Drašnice, a little coastal place, is situated some ten kilometres to the south from Makarska in the direction to Dubrovnik. It has a resident population of some three hundred people, but at the end of the nineteenth century it had a population more than 900 people!
The toponym Drašnice (pronounced: drashnice) comes from the name of a thorny grass sort called “draca zestica”, which has appeared in great quantities in the wider land area of Dalmatia. The place itself was first mentioned in some Turkish documents dating from the end of the 15th century. Apart from these written documents we have proofs that life has existed in this area since ancient times.
The remains of material culture in the area of Drašnice have existed since 8000 years, when an our coast and in the whole Mediterranean area the culture of the New Stone Age or the Neolithic expanded.
Hillforts and tumuli are remains of the Illyrians, the ancient population of the Balkan Peninsula. The hillforts were built for residential and defensive purposes, and the tumuli are in fact mounds of stones over ancient Illyrian burial sites. Except for their sepulchral purpose, the tumuli also served for reconnaissance.
A minority of tumuli is situated in the coastal area, and most of them are situated behind the mountain of Biokovo where you can also find many hillforts.
Life was going on in two zones; the mountainous in the summer and the coastal in winter. Life at the seaside was not so intensive like today, because these were troubled times.This alternating way of life survived until the 19th century!
As you can see in the background of the picture, the island of Hvar is situated in front of Drašnice. A couple of centuries B.C., the Greeks colonized some of our islands Hvar being among them. So, the name Hvar comes from the Greek name Pharos. The Romans, who took the Greek colonies and colonized the eastern coast of the Adriatic, used the weakening of Greek predominance.
Having taken possession of the eastern coast they established their rule over this area and stayed here for about five hundred years!!! Life under Roman rule became less turbulent and was less or more peaceful so many new settlements developed in the area of Makarskan coastland among them this real pearl of Drašnice. The remains of such a settlement is still possible to see not far from Drašnice in the direction to Dubrovnik.

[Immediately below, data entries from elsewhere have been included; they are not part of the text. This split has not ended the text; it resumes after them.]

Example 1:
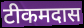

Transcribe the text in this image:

टीकमदास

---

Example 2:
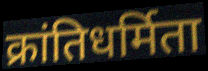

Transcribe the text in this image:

क्रांतिधर्मिता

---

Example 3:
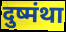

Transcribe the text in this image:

दुष्मंथा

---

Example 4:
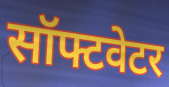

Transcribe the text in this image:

सॉफ्टवेटर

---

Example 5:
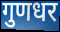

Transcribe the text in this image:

गुणधर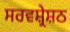
ਸਰਵਸ਼੍ਰੇਸ਼ਠ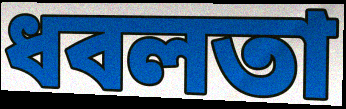
ধবলতাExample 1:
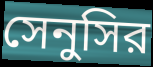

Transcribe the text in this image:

সেনুসির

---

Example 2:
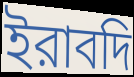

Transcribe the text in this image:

ইরাবদি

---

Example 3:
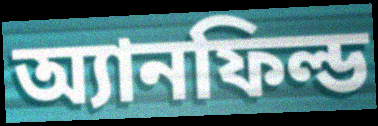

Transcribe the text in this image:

অ্যানফিল্ড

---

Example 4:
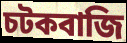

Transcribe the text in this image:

চটকবাজি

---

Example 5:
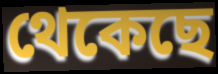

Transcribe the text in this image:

থেকেছেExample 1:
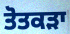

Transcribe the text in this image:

ਤੋਤਕੜਾ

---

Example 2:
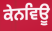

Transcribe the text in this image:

ਕੇਨਵਿਊ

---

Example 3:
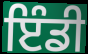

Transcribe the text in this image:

ਇੰਡੀ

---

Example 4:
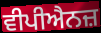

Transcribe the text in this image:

ਵੀਪੀਐਨਜ਼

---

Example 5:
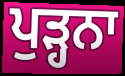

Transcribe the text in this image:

ਪੁੜ੍ਹਨਾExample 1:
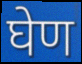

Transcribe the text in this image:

घेण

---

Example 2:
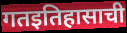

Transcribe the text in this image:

गतइतिहासाची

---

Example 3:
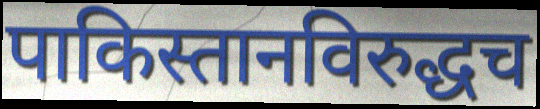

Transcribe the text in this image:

पाकिस्तानविरुद्धच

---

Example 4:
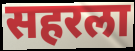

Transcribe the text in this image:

सहरला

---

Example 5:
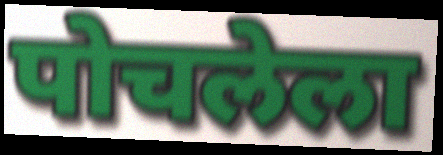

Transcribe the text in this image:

पोचलेलाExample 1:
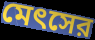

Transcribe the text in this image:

মেৎসের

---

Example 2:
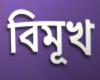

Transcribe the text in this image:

বিমূখ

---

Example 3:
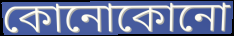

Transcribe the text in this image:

কোনোকোনো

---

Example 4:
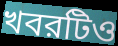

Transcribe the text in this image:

খবরটিও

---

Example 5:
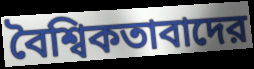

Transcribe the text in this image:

বৈশ্বিকতাবাদের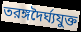
তরঙ্গদৈর্ঘ্যযুক্তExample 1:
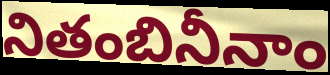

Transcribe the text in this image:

నితంబినీనాం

On a rather large land area covered by olive trees today, there used to be a settlement dating from the Roman times.
On this area you can trace the continuity of life and settlements dating back to prehistory. Not far from a rather big reconnaissance tumulus there was an antique settlement. On this area you can gather with your hands either building or kitchen pottery material within seconds.

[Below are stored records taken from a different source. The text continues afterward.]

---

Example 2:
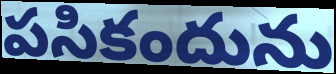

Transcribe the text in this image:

పసికందును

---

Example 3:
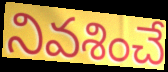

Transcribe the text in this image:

నివశించే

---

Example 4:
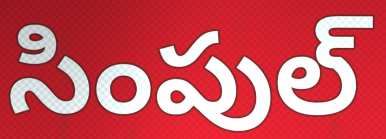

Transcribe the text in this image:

సింపుల్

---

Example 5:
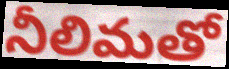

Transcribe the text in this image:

నీలిమతో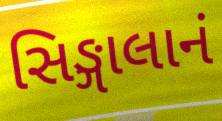
સિઙ્ગાલાનંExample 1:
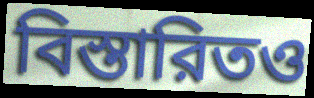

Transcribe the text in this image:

বিস্তারিতও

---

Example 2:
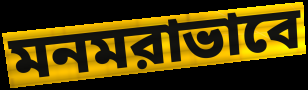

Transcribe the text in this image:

মনমরাভাবে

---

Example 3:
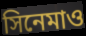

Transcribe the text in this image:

As the legend says, this settlement was ruined by unknown barbarians, who just rushed through this area to the area of Italy and France after the fall of the Roman empire.

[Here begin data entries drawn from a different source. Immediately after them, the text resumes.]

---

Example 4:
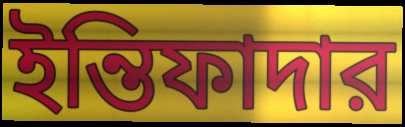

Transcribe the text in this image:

ইন্তিফাদার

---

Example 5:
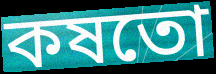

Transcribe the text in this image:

কষতো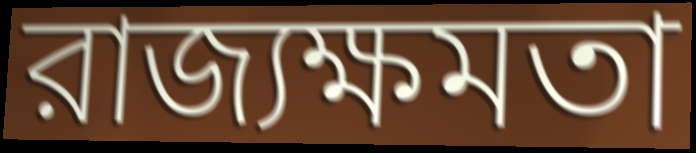
রাজ্যক্ষমতা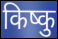
किष्कुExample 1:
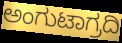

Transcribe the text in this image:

ಅಂಗುಟಾಗ್ರದಿ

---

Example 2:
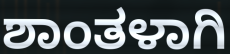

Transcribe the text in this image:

ಶಾಂತಳಾಗಿ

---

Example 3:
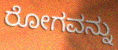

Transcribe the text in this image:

ರೋಗವನ್ನು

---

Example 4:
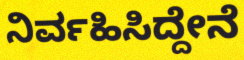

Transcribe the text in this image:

ನಿರ್ವಹಿಸಿದ್ದೇನೆ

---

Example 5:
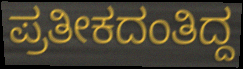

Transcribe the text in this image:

ಪ್ರತೀಕದಂತಿದ್ದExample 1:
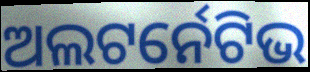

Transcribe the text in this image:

ଅଲଟର୍ନେଟିଭ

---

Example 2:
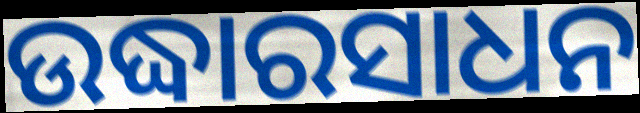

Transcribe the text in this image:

ଉଦ୍ଧାରସାଧନ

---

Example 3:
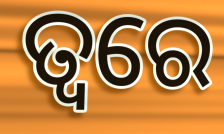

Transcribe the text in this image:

ତ୍ଵରେ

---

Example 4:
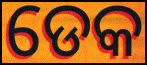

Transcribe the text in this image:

ଡେକ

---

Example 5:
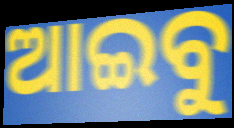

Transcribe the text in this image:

ଆଇବୁ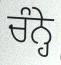
ਚੰਨ੍ਹੇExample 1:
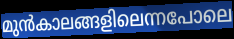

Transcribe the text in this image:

മുൻകാലങ്ങളിലെന്നപോലെ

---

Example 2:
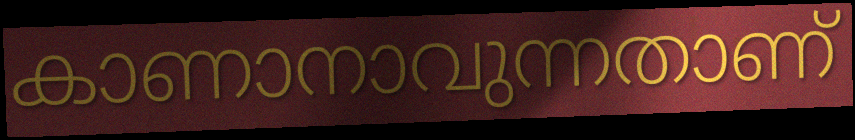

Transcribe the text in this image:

കാണാനാവുന്നതാണ്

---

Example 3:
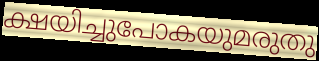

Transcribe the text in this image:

ക്ഷയിച്ചുപോകയുമരുതു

The early middle ages, i.e. the period from the eighth to the eleventh century is not quite well known concerning historical events on the Makarskan coastland. Here are only sporadically some indications referring to some historical events. Not far from the area mentioned above where life and settlements were developing rapidly in Roman period, more precisely above the neighbouring place of lgrane, St. Michael’s church was built in the beginning of the 12th century.
Towards the end of the 15th century the Turks invade Bosnia and cause migrations of the Bosnian population that mostly take refuge in the coastal area. Among them were the Franciscans, who found it quite suitable to build a little church and a monastery in Drašnice. As they were not used to a strong wind (called the bora), which sometimes blows very violently under the mountain of Biokovo, they went ten kilometres further to the south, to the village of Zivogosce.
From the 17th century there is a little St. Stephen’s church, which was probably built on the old church site. Among others, let’s mention the existing church buildings: St.George’s, the patron saint of Drašnice, St.Catherine’s,, St George’s in the middle of the village, St. Roch’s on the part called lzbitac, and a small chapel of St.Nicholas in the hamlet of Urlichs.
What is characteristic for Drašnice, is a live until the great earthquake in 1962. In the same year the building of the coastal road called ˝Jadranska magistrala˝ started, and this change caused that many people moved to the coastal part of Drašnice. At the same time the tourist industry becomes the main source of living for the native population and they “overnight” move to the coast. Drašnice can be presented as Croatian Pompeii an a small scale, because you can feel the spirit of the times prevailing for centuries in this area.
Here you can see old stone houses, equipped with the old olive mills, with the authentic interior inside each house.
And for the end … as you’ve already seen, our mascot, tine symbol appearing on each page in the upper left corner, is the Mediterranean monk seal. We chase it because it practically doesn’t exist any more in these waters of the Adriatic. In Drašnice there is a cave called “Medvidine” which comes from the she-bears that used to come there. It is known that they are a big problem for fishermen because they destroy their fishing nets. This was the reason why fishermen pitilessly exterminated them. Nowadays, in the coastal area of Makarska there are no Mediterranean monk seals, but the last ones were seen in the area of Drašnice.